Guarantor Loan Scams And How To Avoid Them
You may have heard the phrase guarantor loan bandied about on the net quite a bit, so what exactly is a guaranteed loan, where can you obtain one and how do they work?
Well firstly, it is worth pointing out that a loan, any type of loan, is nearly always subject to a caveat or disclaimer that says a loan can only be guaranteed if certain conditions are met. There is a good reason why this is so because in the case of an unsecured loan, lenders are in a far weaker position than the borrower when it comes to rights about paying the loan back.
To qualify for this loan, you just need to find someone who can support your application that has a decent credit history, owns their home (outright or mortgaged) and is 21 or over. This will allow us to process your application as a supported or endorsed application and this means that it will be a lot easier for us to find you a loan.
Guarantor loans allow someone who is likely to be refused for a traditional loan, an opportunity to borrow up to 5000, as long as they have someone else who can vouch for their application. This person will be guaranteeing that the loan will be repaid whatever the circumstances, so even if a borrower cannot repay the loan or will not repay the loan, then the guarantor will step in and ensure that the loan is repaid in full.
However, please be aware that some loan firms are purporting to offer guarantor loans to borrowers but amazingly (and we still cant get our heads around this one) they insist that the borrower must also have a decent credit history, in addition to the guarantor. Now forgive us if we have got the wrong end of the stick but isnt that the reason for a guarantor loan? If a borrower had a decent credit history then they wouldnt need a guarantor loan as they could walk into any high street branch and get approved for a loan in no time. Very odd indeed.
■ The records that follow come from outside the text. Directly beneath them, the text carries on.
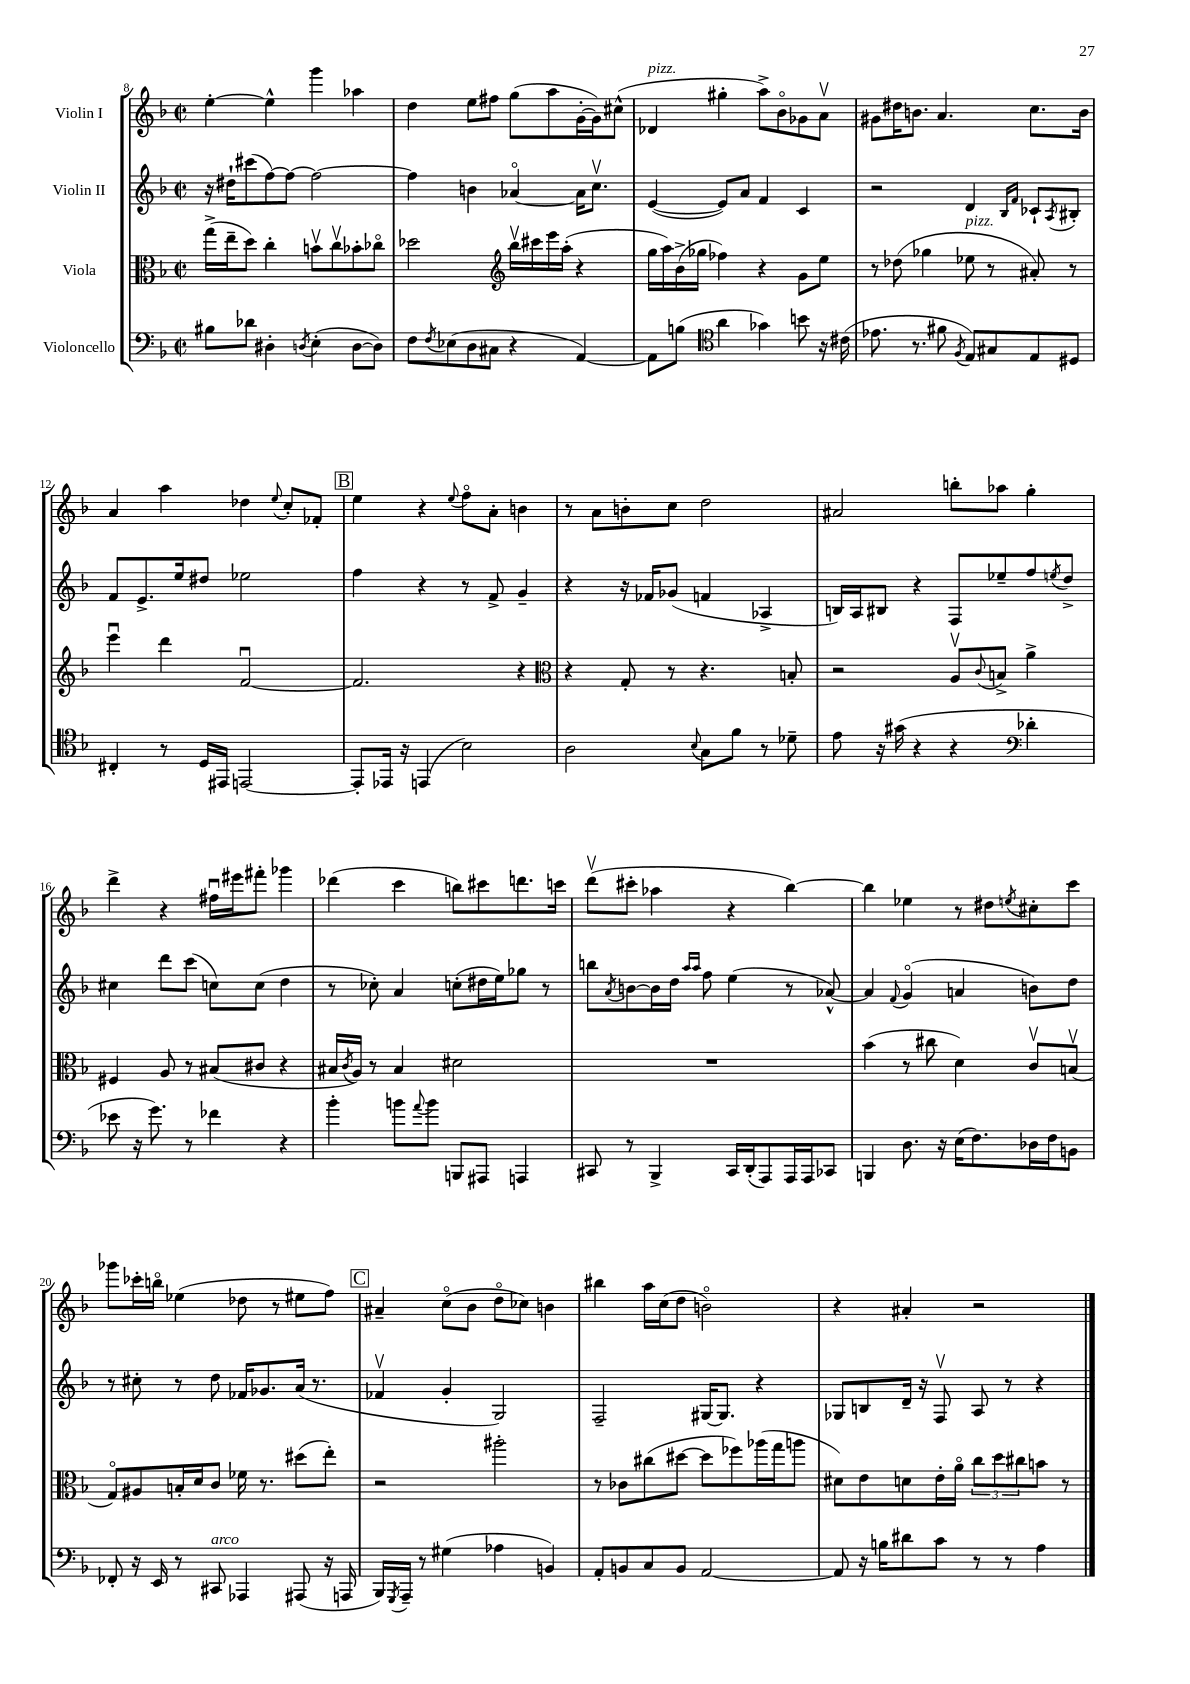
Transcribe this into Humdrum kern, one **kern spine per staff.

**kern	**kern	**kern	**kern
*part4	*part3	*part2	*part1
*staff4	*staff3	*staff2	*staff1
*I"Violoncello	*I"Viola	*I"Violin II	*I"Violin I
*clefF4	*clefC3	*clefG2	*clefG2
*k[b-]	*k[b-]	*k[b-]	*k[b-]
*M2/2	*M2/2	*M2/2	*M2/2
*met(c|)	*met(c|)	*met(c|)	*met(c|)
=8	=8	=8	=8
8B#X\L	(16gg^\LL	16r	[4ee'\
.	16ee~\J	16dd#X`\KL	.
8d-X\J	8dd\J)	(8ccc#X\	.
4D#X'\	4cc'\	[8ff\)	4ee^^\]
.	.	8ff\J_	.
8qDn/	.	.	.
(4E'\	8bnv\L	2ff\_	4ggg\
.	8ccv\	.	.
[8D\L	8b-X'\	.	4aa-X\
8D\J])	8cc-X\J	.	.
=9	=9	=9	=9
8F\L	2dd-X\	4ff\]	4dd\
8qF/	.	.	.
(8E-X\	.	.	.
8D\	.	4bn\	8ee\L
8C#X\J	.	.	8ff#X\J
*	*clefG2	*	*
4r	16bb-v\LL	[4a-X/	(8gg\L
.	16ccc#X\	.	.
.	16eee\	.	8aa\
.	(16aa'\JJ	.	.
[4AA/)	4r	16a-\KL]	[16g'\L
.	.	8.ccv\J	16g\J])
.	.	.	(8cc#X^^\J
=10	=10	=10	=10
!	!	!	!LO:TX:a:i:t=pizz.
8AA\L]	16gg\LL	([4e/	4d-X/
.	16aa\)	.	.
(8Bn\J	(16b-^\	.	.
.	16gg-X\JJ	.	.
*clefC4	*	*	*
4a\	4ff-X\)	8e/L])	4gg#X'\
.	.	8a/J	.
4g-X\)	4r	4f/	8aa^\L)
.	.	.	8b-\
8bn\	8g\L	4c/	8g-X\
16r	8ee\J	.	8av\J
(16c#X\	.	.	.
=11	=11	=11	=11
8.e-X\	8r	2r	8g#X\L
.	(8dd-X\	.	16dd#X\K
8.r	.	.	8.bn\J
.	4gg-X\	.	.
8f#X\	.	.	4.a/
8qF/	.	.	.
!	!LO:TX:a:i:t=pizz.	!	!
8E/L)	8ee-X\	4d/	.
8G#X/	8r	.	.
.	.	16qqB-/LL	.
.	.	16qqf/JJ	.
8E/	8a#X'/)	8c-X`/L	8.cc\L
.	.	8qA/	.
8D#X/J	8r	8B#X'/J	.
.	.	.	16b\Jk
!!LO:LB:g=z
=12	=12	=12	=12
4C#X'/	4eeeu\	8f/L	4a/
.	.	8.e^/	.
8r	4ddd\	.	4aa\
.	.	16ee/k	.
16D/LL	.	8dd#X/J	.
16EE#X/JJ	.	.	.
[2EEn/	[2fu/	2ee-X\	4dd-X\
.	.	.	8qqee/
.	.	.	8cc'/L
.	.	.	8f-X'/J
!!LO:REH:place=s1:t=B
=13	=13	=13	=13
8EE'/L]	2.f/]	4ff\	4ee\
16EE-X/Jk	.	.	.
16r	.	.	.
(4EEn/	.	4r	4r
.	.	.	8qqee/
2B-\)	.	8r	8ff\L
.	.	8f^/	8a'\J
.	4r	4g~/	4bn\
=14	=14	=14	=14
*	*clefC3	*	*
2A\	4r	4r	8r
.	.	.	8a\L
.	8G'/	16r	8bn'\
.	.	16f-X/KL	.
.	8r	(8g-X/J	8cc\J
8qqB-/	.	.	.
8G\L	4.r	4fn/	2dd\
8f\J	.	.	.
8r	.	4A-X^/	.
8d-X~\	8Bn'/	.	.
=15	=15	=15	=15
8e\	2r	16Bn/LL)	2a#X/
.	.	16A/J	.
16r	.	8B#X/J	.
(16g#X\	.	.	.
4r	.	4r	.
4r	8Av/L	8F/L	8bbn'\L
.	8qqc/	.	.
.	8Bn^/J	8ee-X~/	8aa-X\J
*clefF4	*	*	*
4d-X'\	4a^\	8ff/	4gg'\
.	.	8qeen/	.
.	.	8dd^/J	.
!!LO:LB:g=z
=16	=16	=16	=16
8e-X\	4F#X/	4cc#X\	4ddd^\
16r	.	.	.
8.g\)	.	.	.
.	8A/	8ddd\L	4r
8r	8r	(8ccc\J	.
4f-X\	(8B#X/L	8ccn\L)	16ff#Xu\LL
.	.	.	16eee#X\J
.	8c#X/J	(8cc\J	8fff#X'\J
4r	4r	4dd\	4ggg-X\
=17	=17	=17	=17
4b-'\	16B#X/LL	8r	(4ddd-X\
.	8qc/	.	.
.	16A/JJ)	.	.
.	8r	8cc-X'\)	.
8bn\L	4B#/	4a/	4ccc\
8qqa/	.	.	.
8b\J	.	.	.
8BBBn/L	2d#X\	(8ccn'\L	8bbn\L)
8AAA#X/J	.	16dd#X\L	8ccc#X\
.	.	16ee\J)	.
4AAAn/	.	8gg-X\J	8.dddn\
.	.	8r	.
.	.	.	16cccn\Jk
=18	=18	=18	=18
8CC#X/	1r	8bbn\L	(8dddv\L
.	.	8qa/	.
8r	.	[8bn\	8ccc#X'\J
4BBB-^/	.	16b\L]	4aa-X\
.	.	16dd\JJ	.
.	.	16qqaa/LL	.
.	.	16qqaa/JJ	.
.	.	8ff\	.
16CC#/LL	.	(4ee\	4r
(16DD'/J	.	.	.
8AAA/)	.	.	.
16AAA/L	.	8r	[4bb-\)
16AAA/J	.	.	.
8CC-X/J	.	[8a-X^^/)	.
=19	=19	=19	=19
4BBBn/	(4b-\	4a-/]	4bb-\]
.	.	8qqf/	.
8.D\	8r	(4g/	4ee-X\
.	8cc#X\	.	.
16r	.	.	.
(16E\KL	4d\)	4an/	8r
8.F\)	.	.	.
.	.	.	8dd#X\L
.	.	.	8qeen/
16D-X\L	8cv/L	8bn\L)	8cc#X'\
16F\J	.	.	.
8BBn\J	(8Bnv/J	8dd\J	8ccc\J
!!LO:LB:g=z
=20	=20	=20	=20
8FF-X'/	8G/L)	8r	8ggg-X\L
16r	8A#X/	8cc#X'\	16ccc-X'\L
16EE/	.	.	16bbn\JJ
8r	16Bn'/L	8r	(4ee-X\
.	16d/J	.	.
!LO:TX:a:i:t=arco	!	!	!
8CC#X/	8c/J	8dd\	.
4AAA-X/	16f-X\	16f-X/KL	8dd-X\
.	8.r	8.g-X/	.
.	.	.	8r
(8AAA#X/	(8dd#X\L	(16a/Jk	8ee#X\L
.	.	8.r	.
16r	8ee'\J)	.	8ff\J)
16AAAn/	.	.	.
!!LO:REH:place=s1:t=C
=21	=21	=21	=21
16BBB-/LL)	2r	4f-Xv/	4a#X~/
8qGGG/	.	.	.
16AAA~/JJ	.	.	.
8r	.	.	.
(4G#X\	.	4g'/	(8cc\L
.	.	.	8b-\J
4A-X\	2aa#X'\	2G/)	8dd\L
.	.	.	8cc-X\J)
4BBn/)	.	.	4bn\
=22	=22	=22	=22
8AA'/L	8r	2F~/	4bb#X\
8BBn/	8c-X\L	.	.
8C/	(8cc#X\	.	16aa\LL
.	.	.	(16cc\J
8BB/J	[8dd#X\J	.	8dd\J
[2AA/	8dd#\L]	[16G#X/KL	2bn\)
.	.	8.G#/J]	.
.	8ff-X\)	.	.
.	(16aa-X\L	4r	.
.	16gg\J	.	.
.	8aan\J	.	.
=23	=23	=23	=23
8AA/]	8d#X\L)	8G-X/L	4r
16r	8e\	8Bn/	.
16Bn\KL	.	.	.
8d#X\	8dn\	16d~/Jk	4a#X'/
.	.	16r	.
8c\J	16e'\L	8Fv/	.
.	16a\JJ	.	.
8r	12cc\L	8A/	2r
.	12dd\	.	.
8r	.	8r	.
.	12cc#X\	.	.
4A\	8bn\J	4r	.
.	8r	.	.
==	==	==	==
*-	*-	*-	*-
A guarantor loan is an unsecured loan which means that a lender is effectively lending someone the cash without having any security against that loan. That means that the borrower does not have a house to put up against the loan. Why should this matter you may ask yourself? Well, it means that if the borrower of an unsecured loan is unable to pay the loan back (or doesnt want to repay the loan) then the lender is going to find it very difficult to get this money back from the borrower. Yes, they could take them to court and apply a county court judgement against the borrower but it still does not mean that the lender will get repaid.